PROBLEM = Write out every line of the items below word for word, leaving out the pictures.

DATA RECORDS =

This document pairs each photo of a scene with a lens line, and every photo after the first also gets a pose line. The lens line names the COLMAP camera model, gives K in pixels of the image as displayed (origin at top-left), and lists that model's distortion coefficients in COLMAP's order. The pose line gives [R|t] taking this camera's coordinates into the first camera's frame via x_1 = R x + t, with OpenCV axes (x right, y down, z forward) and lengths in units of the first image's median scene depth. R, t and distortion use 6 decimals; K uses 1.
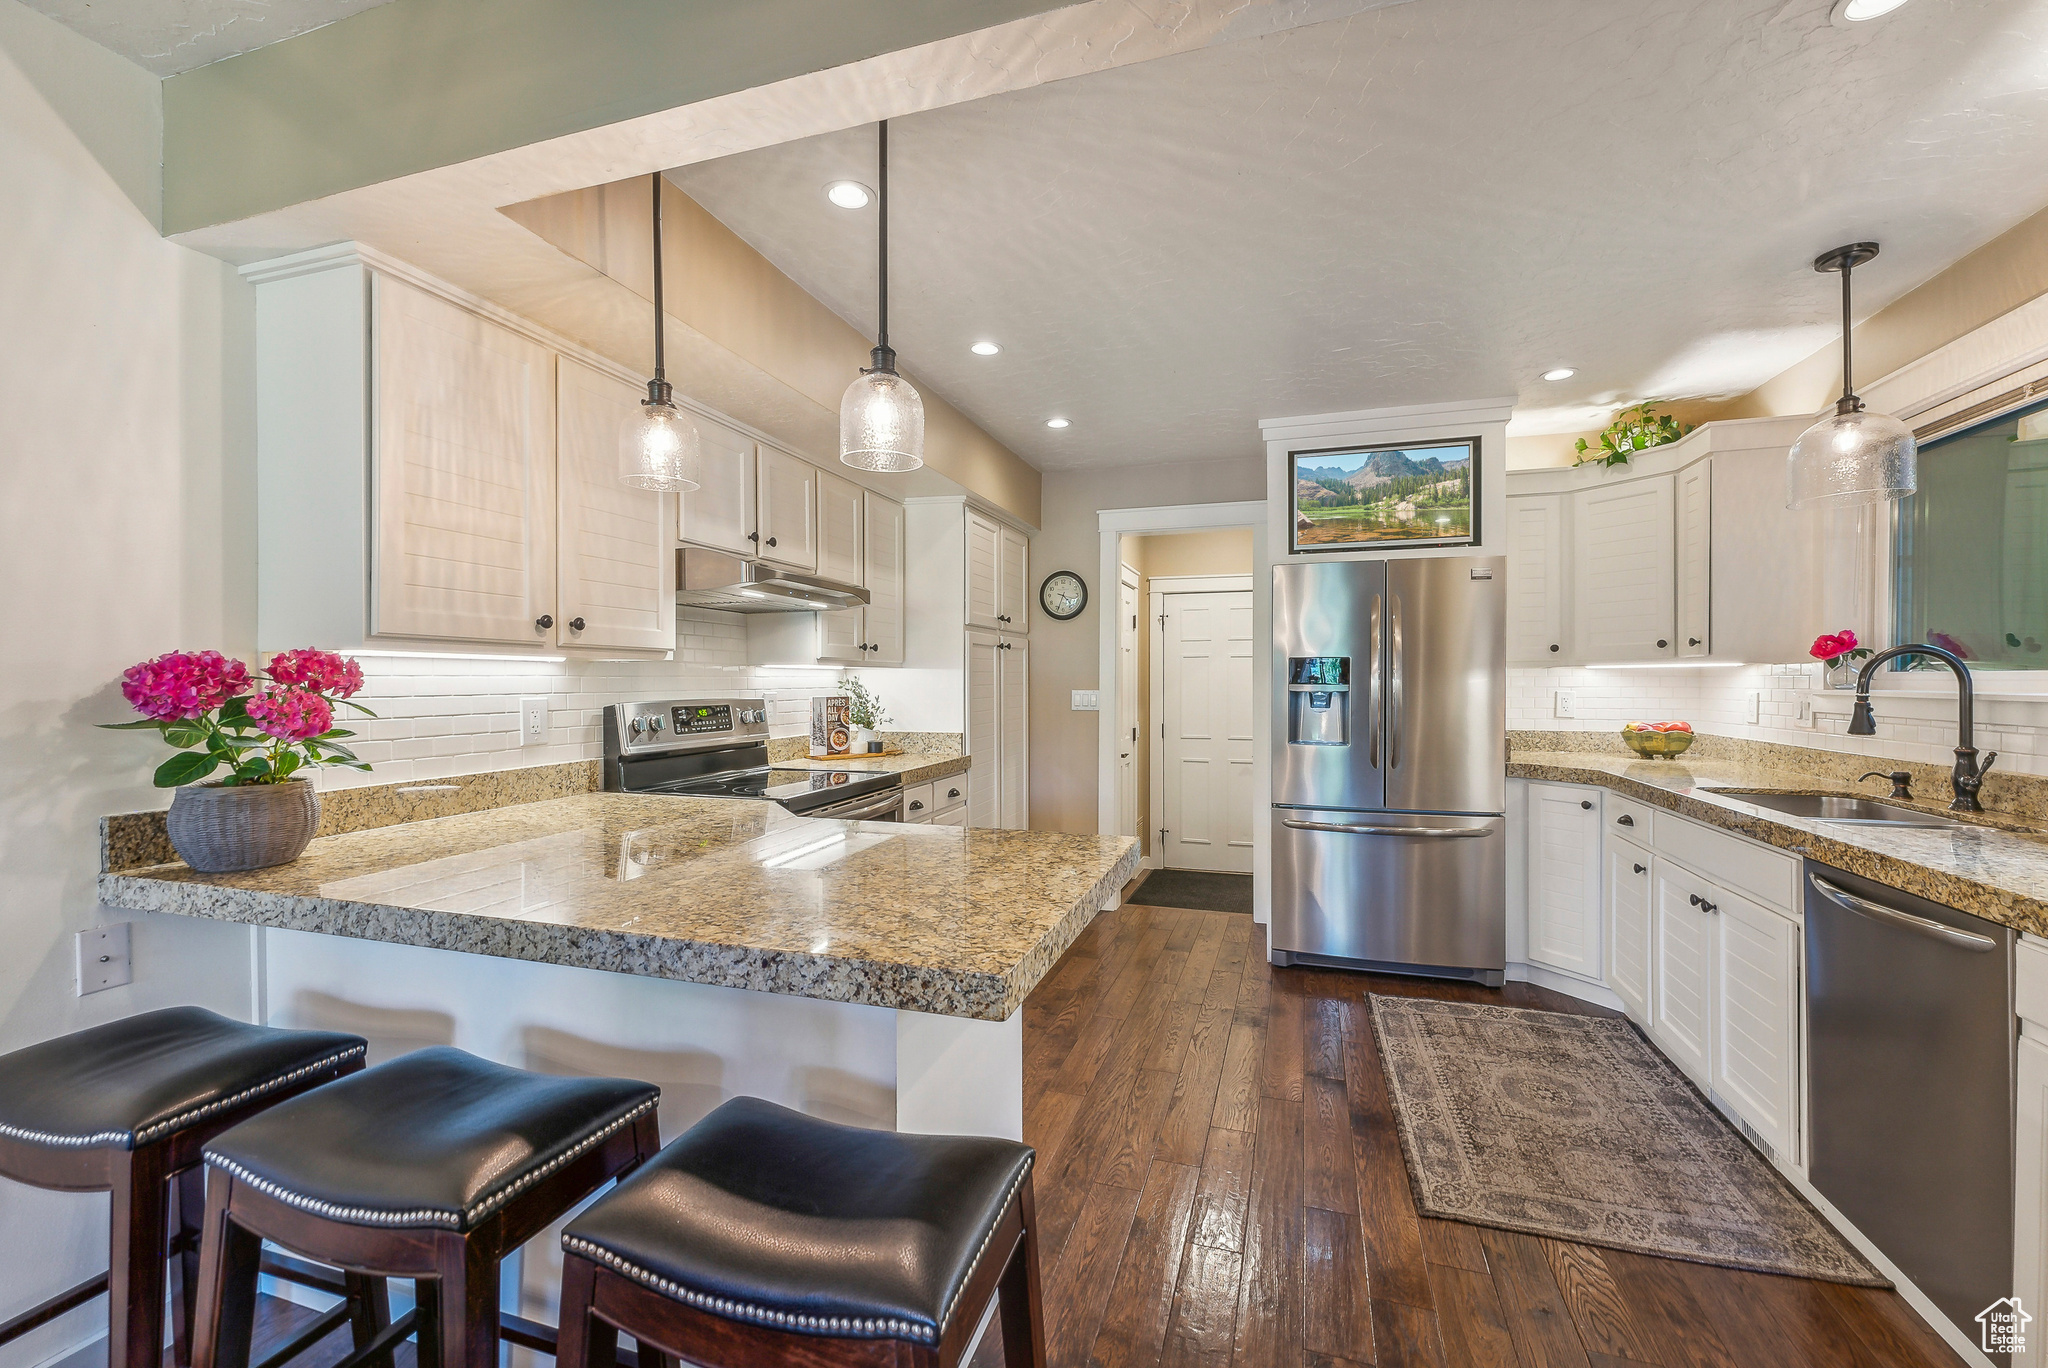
lens RADIAL K [[847.7, 0, 1020.4], [0, 847.7, 690.4], [0, 0, 1]] dist [-0.002290, 0.000341]
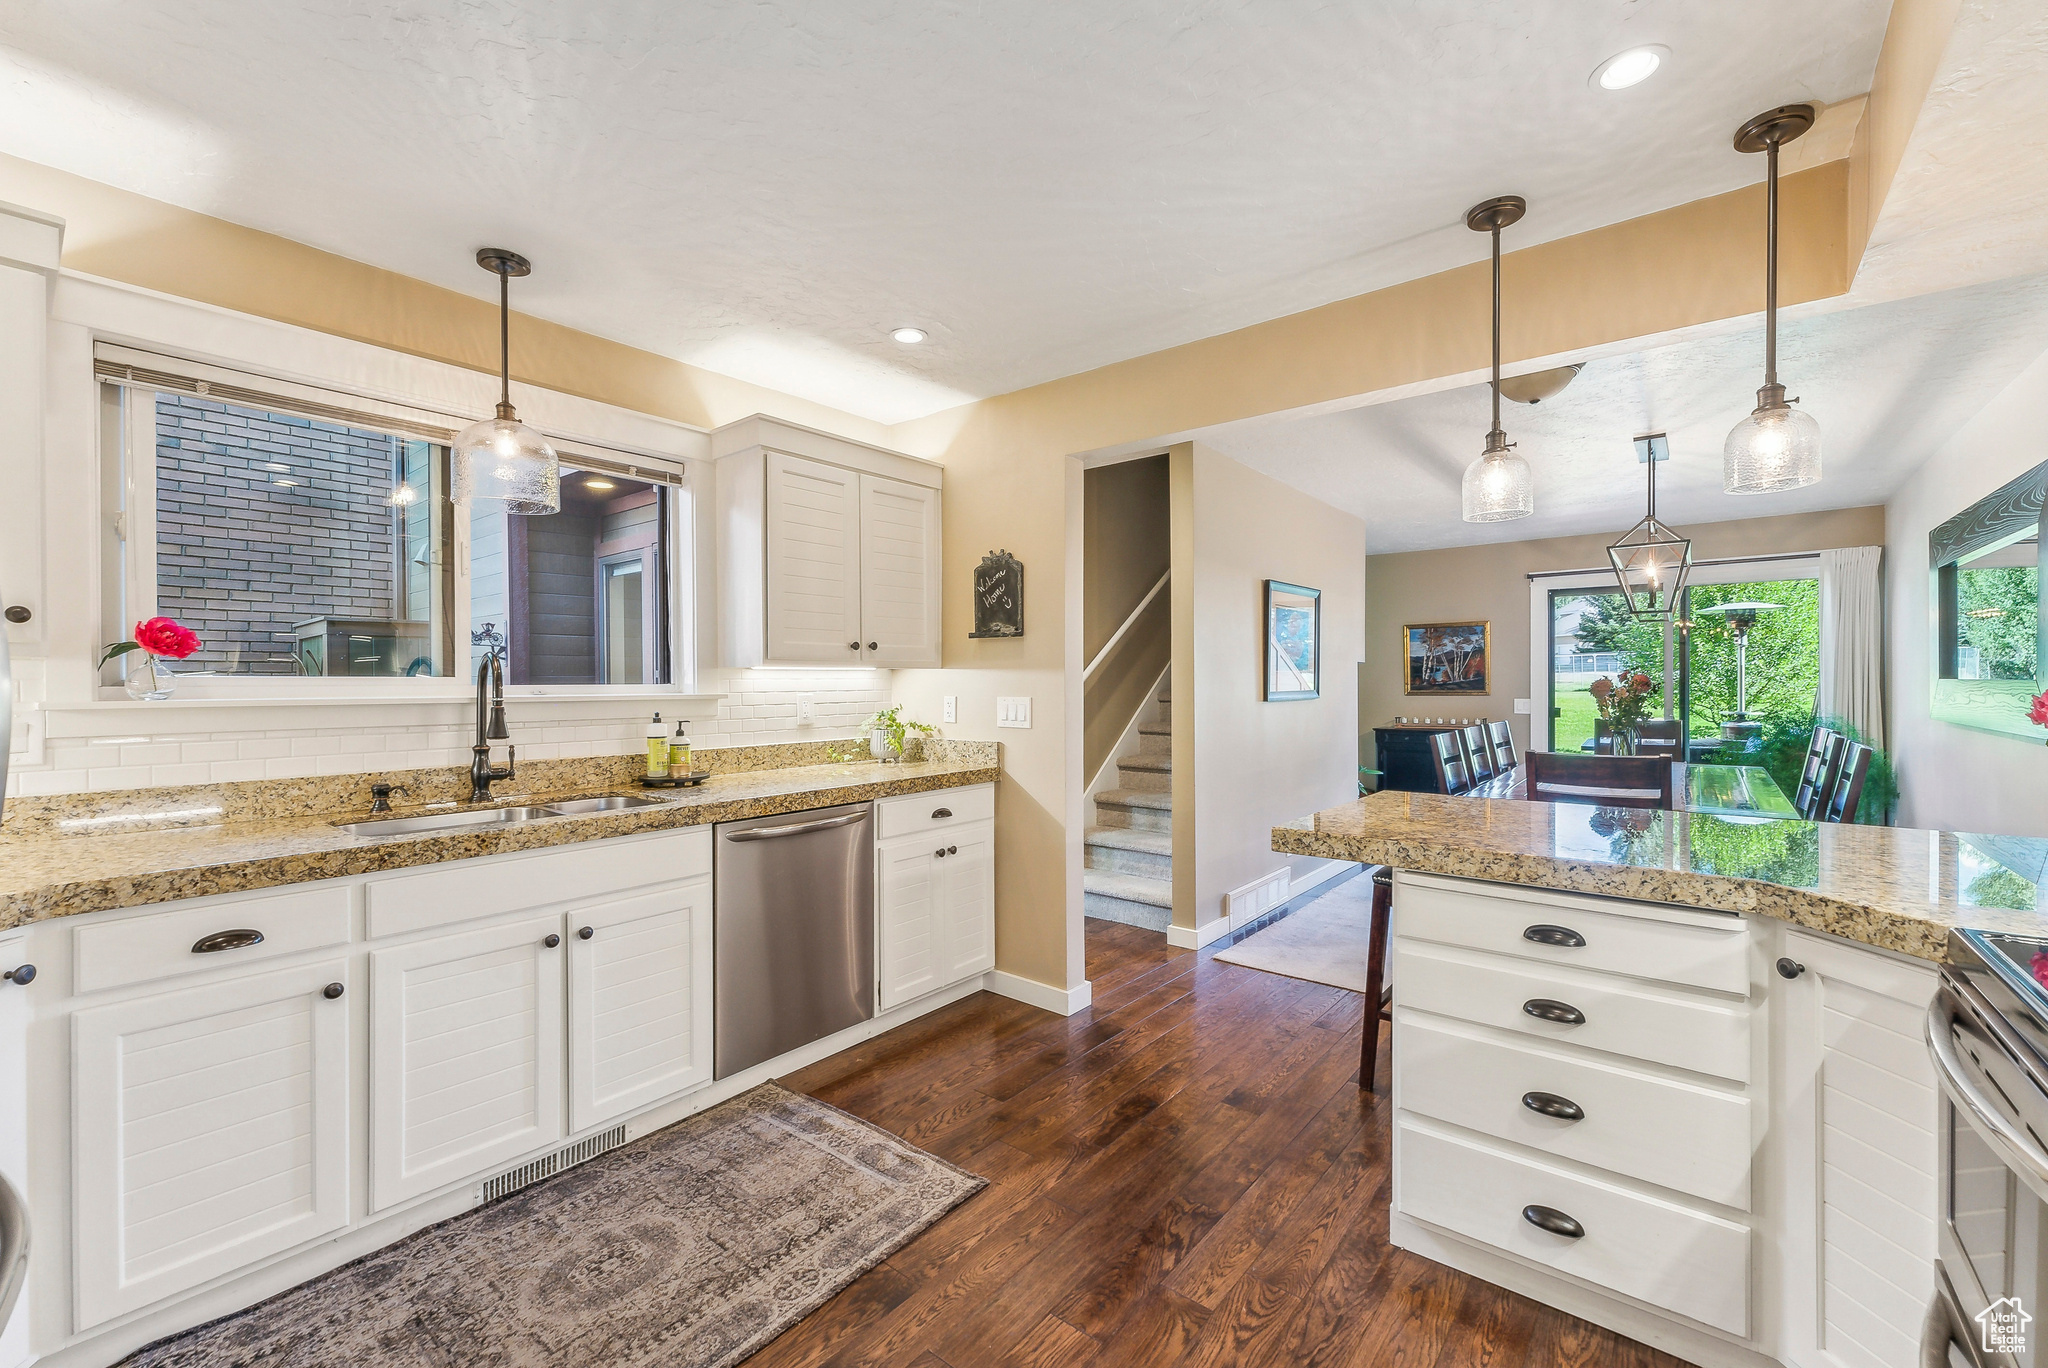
lens RADIAL K [[847.7, 0, 1023.2], [0, 847.7, 693.2], [0, 0, 1]] dist [-0.002290, 0.000341]
pose [[-0.935300, 0.001001, 0.353856, 0.031366], [0.010012, 0.999670, 0.023636, -0.014030], [-0.353715, 0.025650, -0.935001, 1.153022]]
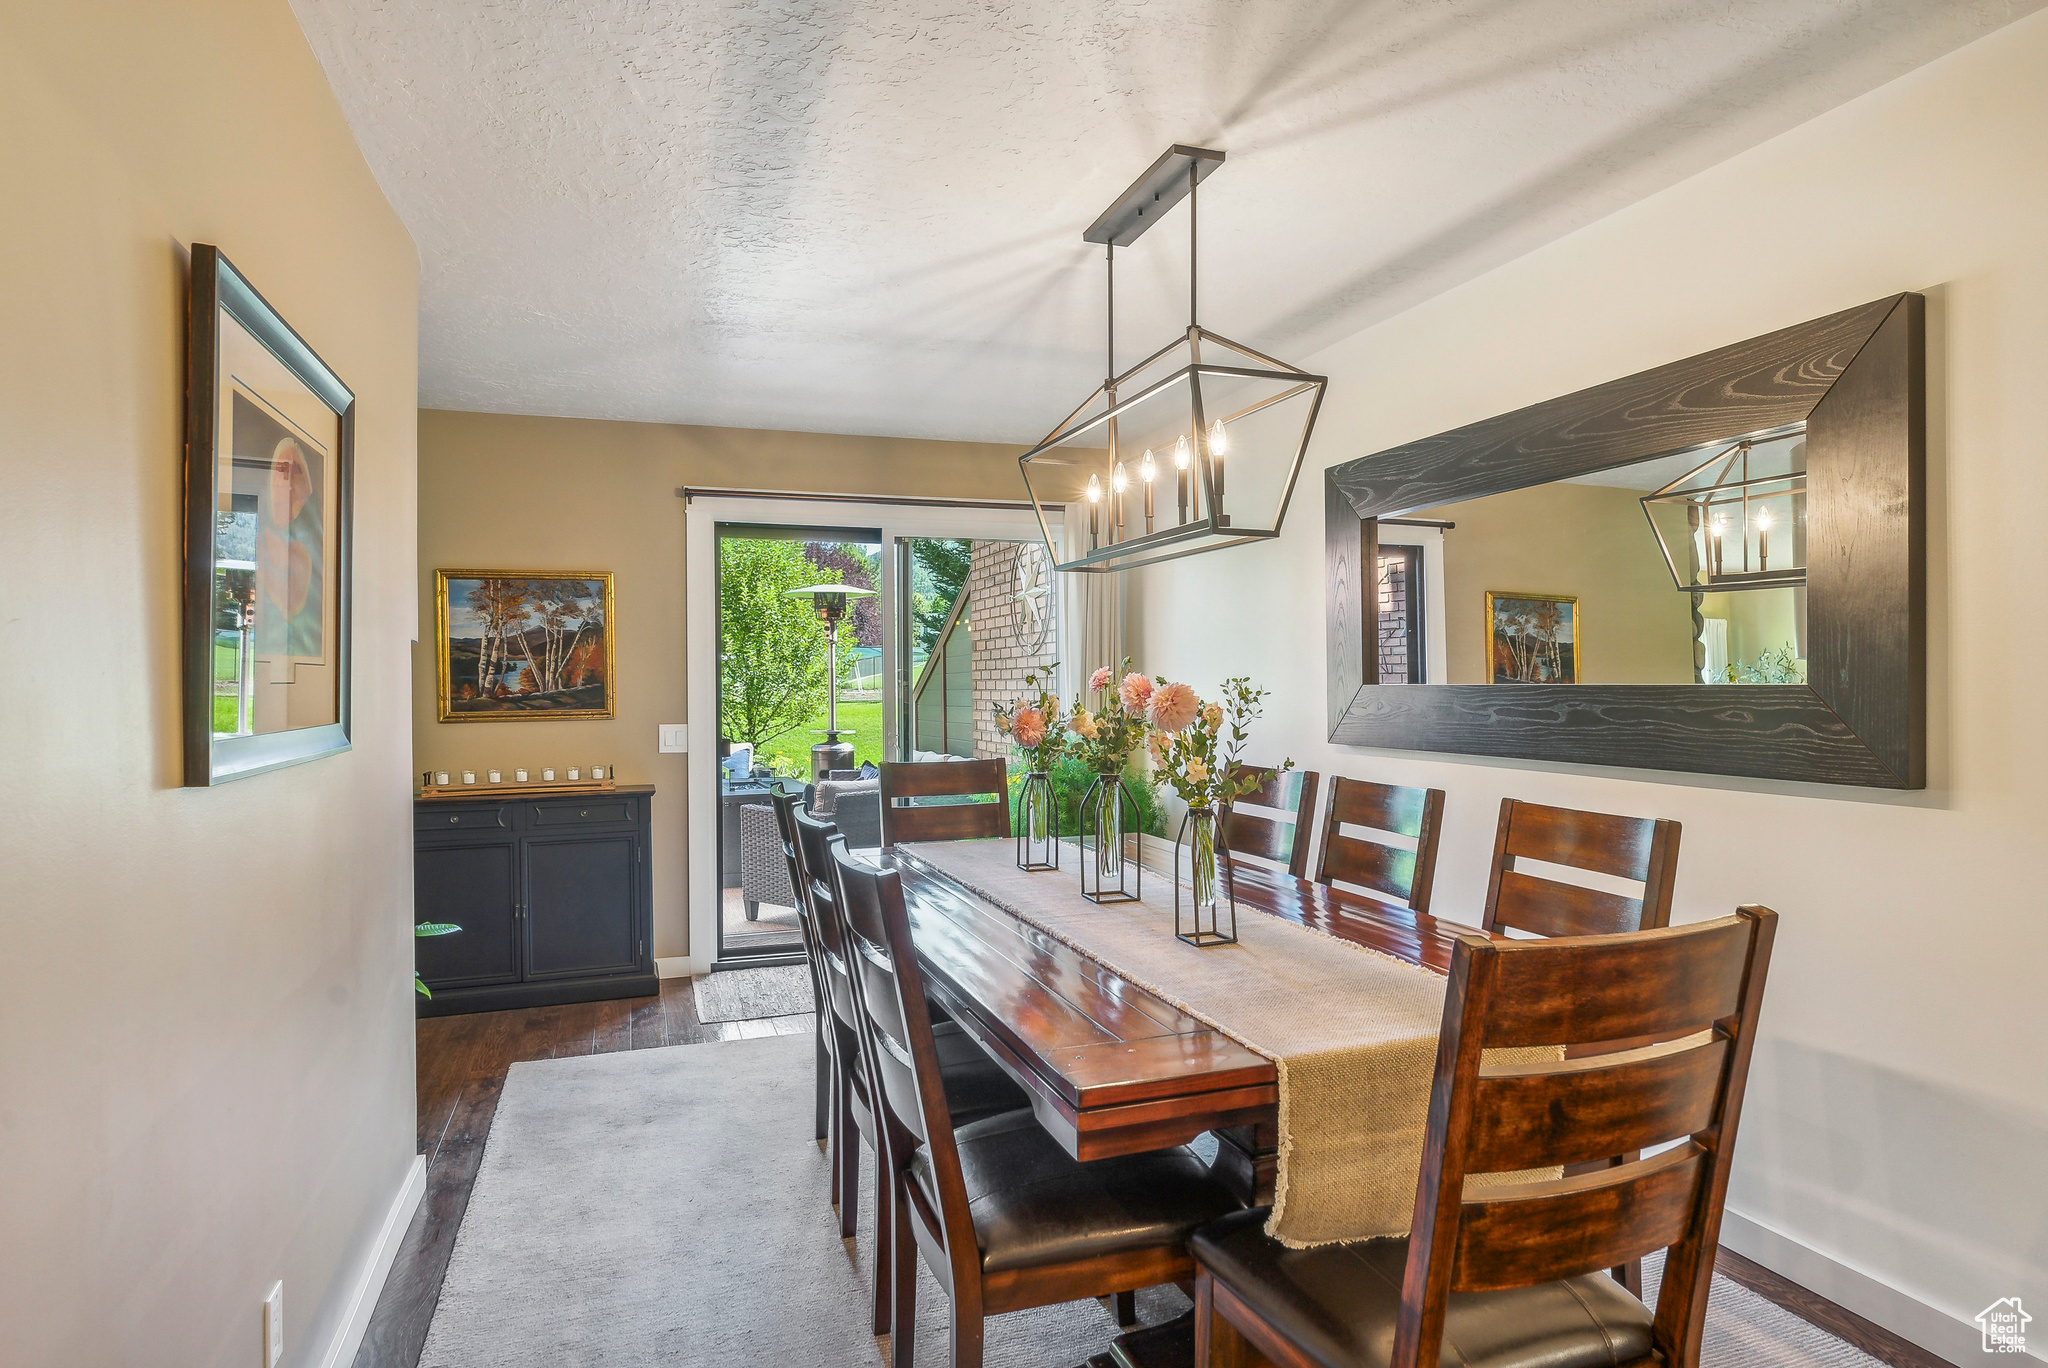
lens RADIAL K [[1171.8, 0, 1030.6], [0, 1171.8, 682.3], [0, 0, 1]] dist [0.000693, 0.001555]
pose [[-0.796333, 0.007316, -0.604814, 0.166746], [0.002395, 0.999957, 0.008943, -0.005512], [0.604853, 0.005673, -0.796317, 0.265279]]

REPLY =
This document pairs each photo of a scene with a lens line, and every photo after the first also gets a pose line. The lens line names the COLMAP camera model, gives K in pixels of the image as displayed (origin at top-left), and lists that model's distortion coefficients in COLMAP's order. The pose line gives [R|t] taking this camera's coordinates into the first camera's frame via x_1 = R x + t, with OpenCV axes (x right, y down, z forward) and lengths in units of the first image's median scene depth. R, t and distortion use 6 decimals; K uses 1.
lens RADIAL K [[847.7, 0, 1020.4], [0, 847.7, 690.4], [0, 0, 1]] dist [-0.002290, 0.000341]
lens RADIAL K [[847.7, 0, 1023.2], [0, 847.7, 693.2], [0, 0, 1]] dist [-0.002290, 0.000341]
pose [[-0.935300, 0.001001, 0.353856, 0.031366], [0.010012, 0.999670, 0.023636, -0.014030], [-0.353715, 0.025650, -0.935001, 1.153022]]
lens RADIAL K [[1171.8, 0, 1030.6], [0, 1171.8, 682.3], [0, 0, 1]] dist [0.000693, 0.001555]
pose [[-0.796333, 0.007316, -0.604814, 0.166746], [0.002395, 0.999957, 0.008943, -0.005512], [0.604853, 0.005673, -0.796317, 0.265279]]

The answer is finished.